:: Work to be completed ::
Transcribe the data below in full, exactly.
◇ ◇ ◇ ◇ ◇
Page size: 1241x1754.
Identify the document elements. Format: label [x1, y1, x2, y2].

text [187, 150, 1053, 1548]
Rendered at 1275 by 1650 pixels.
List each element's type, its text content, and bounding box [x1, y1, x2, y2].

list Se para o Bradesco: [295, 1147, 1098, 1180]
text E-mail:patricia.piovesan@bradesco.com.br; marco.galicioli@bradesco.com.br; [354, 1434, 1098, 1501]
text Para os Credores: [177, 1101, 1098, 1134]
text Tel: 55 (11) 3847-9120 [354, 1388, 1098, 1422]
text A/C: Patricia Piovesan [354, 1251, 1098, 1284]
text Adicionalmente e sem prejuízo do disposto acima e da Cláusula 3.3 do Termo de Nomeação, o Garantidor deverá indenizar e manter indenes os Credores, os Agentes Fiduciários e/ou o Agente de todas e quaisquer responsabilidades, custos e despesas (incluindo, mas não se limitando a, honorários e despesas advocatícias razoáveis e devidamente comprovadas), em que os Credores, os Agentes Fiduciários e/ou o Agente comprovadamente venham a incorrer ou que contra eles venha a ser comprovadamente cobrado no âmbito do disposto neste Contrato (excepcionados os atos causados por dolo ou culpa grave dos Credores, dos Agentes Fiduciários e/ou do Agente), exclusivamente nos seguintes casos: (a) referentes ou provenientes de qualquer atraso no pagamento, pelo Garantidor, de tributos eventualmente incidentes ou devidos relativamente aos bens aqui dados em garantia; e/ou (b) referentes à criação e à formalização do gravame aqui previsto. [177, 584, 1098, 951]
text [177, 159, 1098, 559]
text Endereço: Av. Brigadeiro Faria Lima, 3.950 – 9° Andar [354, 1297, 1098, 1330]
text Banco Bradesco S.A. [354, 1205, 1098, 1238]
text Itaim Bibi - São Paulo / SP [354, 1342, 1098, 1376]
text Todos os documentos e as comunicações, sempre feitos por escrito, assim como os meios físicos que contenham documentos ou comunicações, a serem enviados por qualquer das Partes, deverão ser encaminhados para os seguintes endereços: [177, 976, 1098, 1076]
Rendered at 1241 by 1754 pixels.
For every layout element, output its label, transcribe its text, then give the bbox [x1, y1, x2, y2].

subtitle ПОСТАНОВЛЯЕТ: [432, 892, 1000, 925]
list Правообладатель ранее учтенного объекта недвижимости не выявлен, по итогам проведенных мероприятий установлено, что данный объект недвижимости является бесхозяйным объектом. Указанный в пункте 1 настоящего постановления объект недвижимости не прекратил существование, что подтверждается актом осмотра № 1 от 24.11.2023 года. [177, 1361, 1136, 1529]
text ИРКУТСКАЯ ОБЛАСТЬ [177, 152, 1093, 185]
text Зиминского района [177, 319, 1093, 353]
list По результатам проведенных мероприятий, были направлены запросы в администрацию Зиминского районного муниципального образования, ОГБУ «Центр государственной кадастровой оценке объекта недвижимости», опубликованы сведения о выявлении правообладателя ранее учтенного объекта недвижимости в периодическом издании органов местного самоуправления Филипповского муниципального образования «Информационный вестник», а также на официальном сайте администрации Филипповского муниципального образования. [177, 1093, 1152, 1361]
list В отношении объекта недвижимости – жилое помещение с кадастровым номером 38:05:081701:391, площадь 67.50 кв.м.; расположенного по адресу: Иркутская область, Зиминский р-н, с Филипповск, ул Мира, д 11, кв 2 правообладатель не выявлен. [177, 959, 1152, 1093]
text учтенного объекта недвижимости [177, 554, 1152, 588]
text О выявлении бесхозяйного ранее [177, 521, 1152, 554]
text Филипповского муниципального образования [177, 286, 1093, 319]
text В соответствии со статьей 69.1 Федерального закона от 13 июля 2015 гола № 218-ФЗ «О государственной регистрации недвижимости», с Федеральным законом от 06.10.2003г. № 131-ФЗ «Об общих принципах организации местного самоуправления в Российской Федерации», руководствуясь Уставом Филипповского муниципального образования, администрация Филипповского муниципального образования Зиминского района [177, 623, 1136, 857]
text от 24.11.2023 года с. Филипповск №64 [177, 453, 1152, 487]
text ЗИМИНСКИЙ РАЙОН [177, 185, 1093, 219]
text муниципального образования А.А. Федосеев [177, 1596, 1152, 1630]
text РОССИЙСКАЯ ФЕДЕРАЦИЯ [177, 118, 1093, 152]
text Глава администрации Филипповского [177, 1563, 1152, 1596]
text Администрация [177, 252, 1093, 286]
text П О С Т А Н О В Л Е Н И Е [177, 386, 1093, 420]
◇ ◇ ◇ ◇ ◇
:: Result ::
Page size: 1241x1754.
Identify the document elements. Format: label [x1, y1, x2, y2].

text [187, 150, 1053, 1548]
Rendered at 1275 by 1650 pixels.
List each element's type, its text content, and bounding box [x1, y1, x2, y2].

list Se para o Bradesco: [295, 1147, 1098, 1180]
text E-mail:patricia.piovesan@bradesco.com.br; marco.galicioli@bradesco.com.br; [354, 1434, 1098, 1501]
text Para os Credores: [177, 1101, 1098, 1134]
text Tel: 55 (11) 3847-9120 [354, 1388, 1098, 1422]
text A/C: Patricia Piovesan [354, 1251, 1098, 1284]
text Adicionalmente e sem prejuízo do disposto acima e da Cláusula 3.3 do Termo de Nomeação, o Garantidor deverá indenizar e manter indenes os Credores, os Agentes Fiduciários e/ou o Agente de todas e quaisquer responsabilidades, custos e despesas (incluindo, mas não se limitando a, honorários e despesas advocatícias razoáveis e devidamente comprovadas), em que os Credores, os Agentes Fiduciários e/ou o Agente comprovadamente venham a incorrer ou que contra eles venha a ser comprovadamente cobrado no âmbito do disposto neste Contrato (excepcionados os atos causados por dolo ou culpa grave dos Credores, dos Agentes Fiduciários e/ou do Agente), exclusivamente nos seguintes casos: (a) referentes ou provenientes de qualquer atraso no pagamento, pelo Garantidor, de tributos eventualmente incidentes ou devidos relativamente aos bens aqui dados em garantia; e/ou (b) referentes à criação e à formalização do gravame aqui previsto. [177, 584, 1098, 951]
text [177, 159, 1098, 559]
text Endereço: Av. Brigadeiro Faria Lima, 3.950 – 9° Andar [354, 1297, 1098, 1330]
text Banco Bradesco S.A. [354, 1205, 1098, 1238]
text Itaim Bibi - São Paulo / SP [354, 1342, 1098, 1376]
text Todos os documentos e as comunicações, sempre feitos por escrito, assim como os meios físicos que contenham documentos ou comunicações, a serem enviados por qualquer das Partes, deverão ser encaminhados para os seguintes endereços: [177, 976, 1098, 1076]
Rendered at 1241 by 1754 pixels.
For every layout element, output its label, transcribe its text, then give the bbox [x1, y1, x2, y2].

subtitle ПОСТАНОВЛЯЕТ: [432, 892, 1000, 925]
list Правообладатель ранее учтенного объекта недвижимости не выявлен, по итогам проведенных мероприятий установлено, что данный объект недвижимости является бесхозяйным объектом. Указанный в пункте 1 настоящего постановления объект недвижимости не прекратил существование, что подтверждается актом осмотра № 1 от 24.11.2023 года. [177, 1361, 1136, 1529]
text ИРКУТСКАЯ ОБЛАСТЬ [177, 152, 1093, 185]
text Зиминского района [177, 319, 1093, 353]
list По результатам проведенных мероприятий, были направлены запросы в администрацию Зиминского районного муниципального образования, ОГБУ «Центр государственной кадастровой оценке объекта недвижимости», опубликованы сведения о выявлении правообладателя ранее учтенного объекта недвижимости в периодическом издании органов местного самоуправления Филипповского муниципального образования «Информационный вестник», а также на официальном сайте администрации Филипповского муниципального образования. [177, 1093, 1152, 1361]
list В отношении объекта недвижимости – жилое помещение с кадастровым номером 38:05:081701:391, площадь 67.50 кв.м.; расположенного по адресу: Иркутская область, Зиминский р-н, с Филипповск, ул Мира, д 11, кв 2 правообладатель не выявлен. [177, 959, 1152, 1093]
text учтенного объекта недвижимости [177, 554, 1152, 588]
text О выявлении бесхозяйного ранее [177, 521, 1152, 554]
text Филипповского муниципального образования [177, 286, 1093, 319]
text В соответствии со статьей 69.1 Федерального закона от 13 июля 2015 гола № 218-ФЗ «О государственной регистрации недвижимости», с Федеральным законом от 06.10.2003г. № 131-ФЗ «Об общих принципах организации местного самоуправления в Российской Федерации», руководствуясь Уставом Филипповского муниципального образования, администрация Филипповского муниципального образования Зиминского района [177, 623, 1136, 857]
text от 24.11.2023 года с. Филипповск №64 [177, 453, 1152, 487]
text ЗИМИНСКИЙ РАЙОН [177, 185, 1093, 219]
text муниципального образования А.А. Федосеев [177, 1596, 1152, 1630]
text РОССИЙСКАЯ ФЕДЕРАЦИЯ [177, 118, 1093, 152]
text Глава администрации Филипповского [177, 1563, 1152, 1596]
text Администрация [177, 252, 1093, 286]
text П О С Т А Н О В Л Е Н И Е [177, 386, 1093, 420]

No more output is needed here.